→ **WORK ITEM**: Take the lines below beginning at the line that has "X342900Y414020D01*" and stopping after the line that has "X584200Y105371D02*", and print them exactly as they are, with no other lines.

Collected data

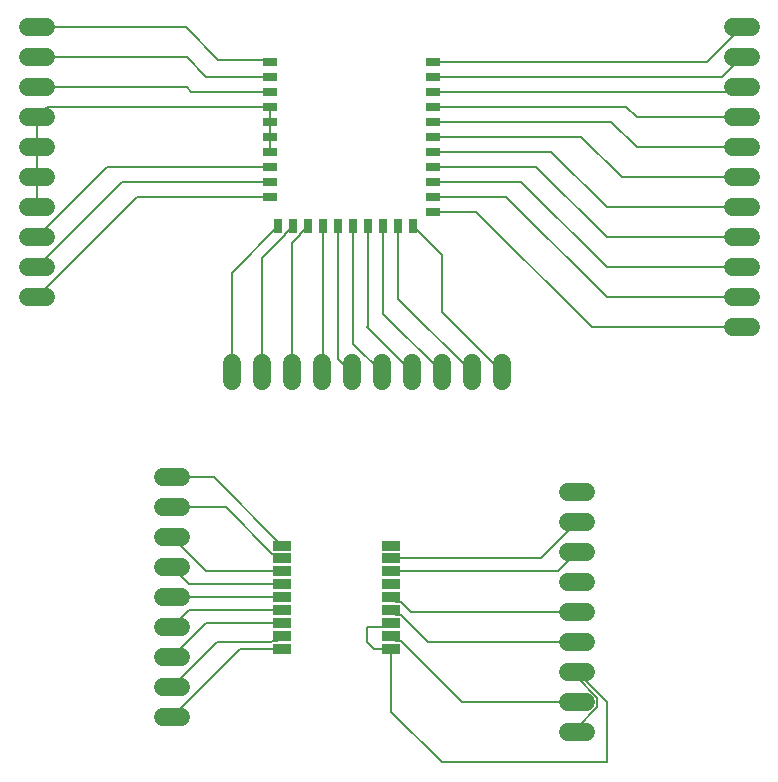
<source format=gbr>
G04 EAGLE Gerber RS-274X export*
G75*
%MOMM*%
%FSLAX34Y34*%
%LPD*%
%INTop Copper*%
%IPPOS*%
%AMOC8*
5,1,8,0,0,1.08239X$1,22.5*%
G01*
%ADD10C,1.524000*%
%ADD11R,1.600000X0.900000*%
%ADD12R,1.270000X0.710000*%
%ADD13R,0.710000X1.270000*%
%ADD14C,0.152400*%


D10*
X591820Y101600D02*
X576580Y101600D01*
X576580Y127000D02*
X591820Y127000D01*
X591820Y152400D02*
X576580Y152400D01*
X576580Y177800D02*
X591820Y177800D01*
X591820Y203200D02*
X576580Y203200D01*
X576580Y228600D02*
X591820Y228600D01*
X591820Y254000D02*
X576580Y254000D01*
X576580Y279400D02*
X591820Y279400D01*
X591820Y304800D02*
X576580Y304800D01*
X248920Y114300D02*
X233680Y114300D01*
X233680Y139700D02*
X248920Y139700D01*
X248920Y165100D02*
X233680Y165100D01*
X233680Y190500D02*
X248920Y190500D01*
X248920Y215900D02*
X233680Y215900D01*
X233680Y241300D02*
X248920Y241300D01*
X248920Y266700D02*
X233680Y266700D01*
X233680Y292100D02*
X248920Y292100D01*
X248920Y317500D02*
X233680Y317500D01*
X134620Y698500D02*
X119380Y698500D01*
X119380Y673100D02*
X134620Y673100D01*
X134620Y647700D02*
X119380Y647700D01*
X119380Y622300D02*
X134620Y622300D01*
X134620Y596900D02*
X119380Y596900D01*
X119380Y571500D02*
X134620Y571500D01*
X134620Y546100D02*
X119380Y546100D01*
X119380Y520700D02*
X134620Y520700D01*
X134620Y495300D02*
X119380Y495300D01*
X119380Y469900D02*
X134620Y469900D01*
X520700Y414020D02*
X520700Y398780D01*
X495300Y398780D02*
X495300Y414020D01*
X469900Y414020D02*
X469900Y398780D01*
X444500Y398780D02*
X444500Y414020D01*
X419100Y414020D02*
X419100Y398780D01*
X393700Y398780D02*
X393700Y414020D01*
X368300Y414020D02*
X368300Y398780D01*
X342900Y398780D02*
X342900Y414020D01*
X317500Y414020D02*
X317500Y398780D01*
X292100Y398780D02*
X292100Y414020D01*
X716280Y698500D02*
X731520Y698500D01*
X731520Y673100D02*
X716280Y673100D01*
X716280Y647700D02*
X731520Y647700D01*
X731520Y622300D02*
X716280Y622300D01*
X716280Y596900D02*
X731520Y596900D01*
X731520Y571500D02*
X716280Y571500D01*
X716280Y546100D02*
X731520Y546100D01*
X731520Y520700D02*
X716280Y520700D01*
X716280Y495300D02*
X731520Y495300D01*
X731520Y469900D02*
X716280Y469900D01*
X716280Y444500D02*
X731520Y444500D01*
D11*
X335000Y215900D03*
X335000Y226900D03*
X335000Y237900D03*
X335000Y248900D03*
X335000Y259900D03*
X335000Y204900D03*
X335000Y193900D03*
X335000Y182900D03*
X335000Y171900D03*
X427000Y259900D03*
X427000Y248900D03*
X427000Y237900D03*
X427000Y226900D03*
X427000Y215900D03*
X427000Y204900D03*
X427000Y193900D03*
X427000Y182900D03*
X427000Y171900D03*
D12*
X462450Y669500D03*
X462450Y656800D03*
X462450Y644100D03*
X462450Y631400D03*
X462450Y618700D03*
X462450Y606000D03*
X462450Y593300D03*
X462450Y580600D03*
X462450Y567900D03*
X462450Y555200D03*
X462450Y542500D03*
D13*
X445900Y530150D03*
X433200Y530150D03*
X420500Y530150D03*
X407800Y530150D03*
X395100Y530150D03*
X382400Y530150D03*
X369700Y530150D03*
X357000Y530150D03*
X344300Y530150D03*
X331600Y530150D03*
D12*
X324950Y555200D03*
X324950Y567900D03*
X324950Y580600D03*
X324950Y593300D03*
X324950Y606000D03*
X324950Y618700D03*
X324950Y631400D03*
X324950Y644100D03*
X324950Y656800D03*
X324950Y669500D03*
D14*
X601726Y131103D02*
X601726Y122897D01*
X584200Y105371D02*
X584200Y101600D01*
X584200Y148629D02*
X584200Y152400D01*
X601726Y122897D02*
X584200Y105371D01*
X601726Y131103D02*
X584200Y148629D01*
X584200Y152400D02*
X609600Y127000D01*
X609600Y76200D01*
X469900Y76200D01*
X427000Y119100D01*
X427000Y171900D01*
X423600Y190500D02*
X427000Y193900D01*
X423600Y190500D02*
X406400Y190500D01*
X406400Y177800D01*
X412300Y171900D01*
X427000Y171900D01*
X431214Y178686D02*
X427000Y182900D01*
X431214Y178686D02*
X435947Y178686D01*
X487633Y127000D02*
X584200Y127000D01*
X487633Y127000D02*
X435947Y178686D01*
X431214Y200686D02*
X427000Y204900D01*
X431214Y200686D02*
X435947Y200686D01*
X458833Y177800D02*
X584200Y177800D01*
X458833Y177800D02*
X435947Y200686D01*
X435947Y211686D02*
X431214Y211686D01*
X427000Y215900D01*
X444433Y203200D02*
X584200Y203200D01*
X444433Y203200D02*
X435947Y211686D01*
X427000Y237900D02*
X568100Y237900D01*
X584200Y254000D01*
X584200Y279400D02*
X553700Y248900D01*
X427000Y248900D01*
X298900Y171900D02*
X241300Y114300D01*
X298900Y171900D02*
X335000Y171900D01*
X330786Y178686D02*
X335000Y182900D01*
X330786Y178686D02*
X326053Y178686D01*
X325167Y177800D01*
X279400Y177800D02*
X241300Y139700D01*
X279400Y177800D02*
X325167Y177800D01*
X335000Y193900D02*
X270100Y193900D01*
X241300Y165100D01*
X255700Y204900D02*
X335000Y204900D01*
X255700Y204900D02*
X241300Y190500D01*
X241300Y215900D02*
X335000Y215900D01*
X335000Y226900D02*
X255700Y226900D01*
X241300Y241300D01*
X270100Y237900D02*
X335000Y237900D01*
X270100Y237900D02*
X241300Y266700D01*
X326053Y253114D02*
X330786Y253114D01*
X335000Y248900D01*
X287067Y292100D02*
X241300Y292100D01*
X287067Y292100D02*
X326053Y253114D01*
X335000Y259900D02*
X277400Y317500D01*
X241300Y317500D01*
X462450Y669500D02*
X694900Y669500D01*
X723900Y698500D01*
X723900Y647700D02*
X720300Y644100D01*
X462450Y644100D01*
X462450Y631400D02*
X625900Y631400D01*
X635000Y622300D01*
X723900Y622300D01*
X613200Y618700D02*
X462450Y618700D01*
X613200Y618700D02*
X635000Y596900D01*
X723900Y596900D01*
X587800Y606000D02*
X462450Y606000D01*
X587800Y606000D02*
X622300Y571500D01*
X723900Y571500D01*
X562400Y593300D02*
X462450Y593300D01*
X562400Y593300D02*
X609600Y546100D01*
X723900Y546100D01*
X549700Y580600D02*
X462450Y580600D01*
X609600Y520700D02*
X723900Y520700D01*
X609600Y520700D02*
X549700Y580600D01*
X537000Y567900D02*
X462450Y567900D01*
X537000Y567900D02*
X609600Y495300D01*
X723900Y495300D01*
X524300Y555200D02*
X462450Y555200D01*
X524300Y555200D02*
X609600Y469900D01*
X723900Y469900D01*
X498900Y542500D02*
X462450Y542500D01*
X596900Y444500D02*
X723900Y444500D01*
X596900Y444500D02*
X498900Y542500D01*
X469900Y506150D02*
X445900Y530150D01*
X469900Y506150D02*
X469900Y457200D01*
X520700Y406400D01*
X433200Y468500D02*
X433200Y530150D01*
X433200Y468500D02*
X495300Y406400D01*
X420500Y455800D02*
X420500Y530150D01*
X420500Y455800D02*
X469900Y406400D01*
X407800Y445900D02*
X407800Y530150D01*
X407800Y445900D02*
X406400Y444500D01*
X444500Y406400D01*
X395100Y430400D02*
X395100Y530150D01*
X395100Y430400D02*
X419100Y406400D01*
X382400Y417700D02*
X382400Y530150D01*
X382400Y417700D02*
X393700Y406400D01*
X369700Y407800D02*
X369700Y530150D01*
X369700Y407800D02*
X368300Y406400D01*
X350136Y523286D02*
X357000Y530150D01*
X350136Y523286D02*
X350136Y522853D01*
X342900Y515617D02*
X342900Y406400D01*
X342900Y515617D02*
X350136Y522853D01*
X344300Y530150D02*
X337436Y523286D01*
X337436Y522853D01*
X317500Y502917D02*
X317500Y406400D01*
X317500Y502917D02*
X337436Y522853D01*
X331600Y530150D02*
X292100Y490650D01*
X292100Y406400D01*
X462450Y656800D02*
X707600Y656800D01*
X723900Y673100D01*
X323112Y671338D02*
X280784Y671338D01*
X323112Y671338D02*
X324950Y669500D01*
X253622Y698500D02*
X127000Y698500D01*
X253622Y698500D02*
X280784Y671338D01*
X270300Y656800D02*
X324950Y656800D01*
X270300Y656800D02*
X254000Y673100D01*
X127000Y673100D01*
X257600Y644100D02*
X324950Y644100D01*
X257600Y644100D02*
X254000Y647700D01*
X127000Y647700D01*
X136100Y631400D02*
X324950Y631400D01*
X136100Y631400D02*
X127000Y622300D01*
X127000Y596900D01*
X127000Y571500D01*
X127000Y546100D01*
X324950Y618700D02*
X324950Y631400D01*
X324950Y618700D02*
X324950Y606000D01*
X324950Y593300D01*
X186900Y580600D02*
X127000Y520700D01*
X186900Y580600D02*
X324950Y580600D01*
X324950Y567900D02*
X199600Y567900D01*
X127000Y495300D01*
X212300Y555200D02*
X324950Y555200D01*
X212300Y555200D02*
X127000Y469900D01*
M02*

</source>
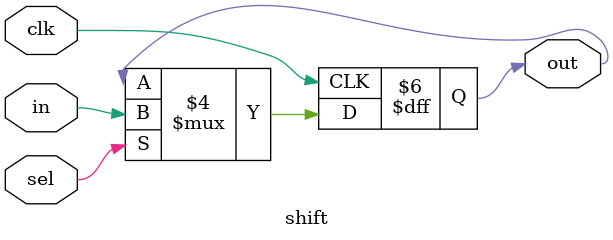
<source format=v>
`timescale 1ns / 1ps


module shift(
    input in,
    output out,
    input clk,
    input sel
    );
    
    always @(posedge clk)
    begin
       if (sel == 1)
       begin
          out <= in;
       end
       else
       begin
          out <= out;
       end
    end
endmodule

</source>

→ **RESULT FOR THIS EXERCISE**:
X342900Y414020D01*
X317500Y414020D02*
X317500Y398780D01*
X292100Y398780D02*
X292100Y414020D01*
X716280Y698500D02*
X731520Y698500D01*
X731520Y673100D02*
X716280Y673100D01*
X716280Y647700D02*
X731520Y647700D01*
X731520Y622300D02*
X716280Y622300D01*
X716280Y596900D02*
X731520Y596900D01*
X731520Y571500D02*
X716280Y571500D01*
X716280Y546100D02*
X731520Y546100D01*
X731520Y520700D02*
X716280Y520700D01*
X716280Y495300D02*
X731520Y495300D01*
X731520Y469900D02*
X716280Y469900D01*
X716280Y444500D02*
X731520Y444500D01*
D11*
X335000Y215900D03*
X335000Y226900D03*
X335000Y237900D03*
X335000Y248900D03*
X335000Y259900D03*
X335000Y204900D03*
X335000Y193900D03*
X335000Y182900D03*
X335000Y171900D03*
X427000Y259900D03*
X427000Y248900D03*
X427000Y237900D03*
X427000Y226900D03*
X427000Y215900D03*
X427000Y204900D03*
X427000Y193900D03*
X427000Y182900D03*
X427000Y171900D03*
D12*
X462450Y669500D03*
X462450Y656800D03*
X462450Y644100D03*
X462450Y631400D03*
X462450Y618700D03*
X462450Y606000D03*
X462450Y593300D03*
X462450Y580600D03*
X462450Y567900D03*
X462450Y555200D03*
X462450Y542500D03*
D13*
X445900Y530150D03*
X433200Y530150D03*
X420500Y530150D03*
X407800Y530150D03*
X395100Y530150D03*
X382400Y530150D03*
X369700Y530150D03*
X357000Y530150D03*
X344300Y530150D03*
X331600Y530150D03*
D12*
X324950Y555200D03*
X324950Y567900D03*
X324950Y580600D03*
X324950Y593300D03*
X324950Y606000D03*
X324950Y618700D03*
X324950Y631400D03*
X324950Y644100D03*
X324950Y656800D03*
X324950Y669500D03*
D14*
X601726Y131103D02*
X601726Y122897D01*
X584200Y105371D02*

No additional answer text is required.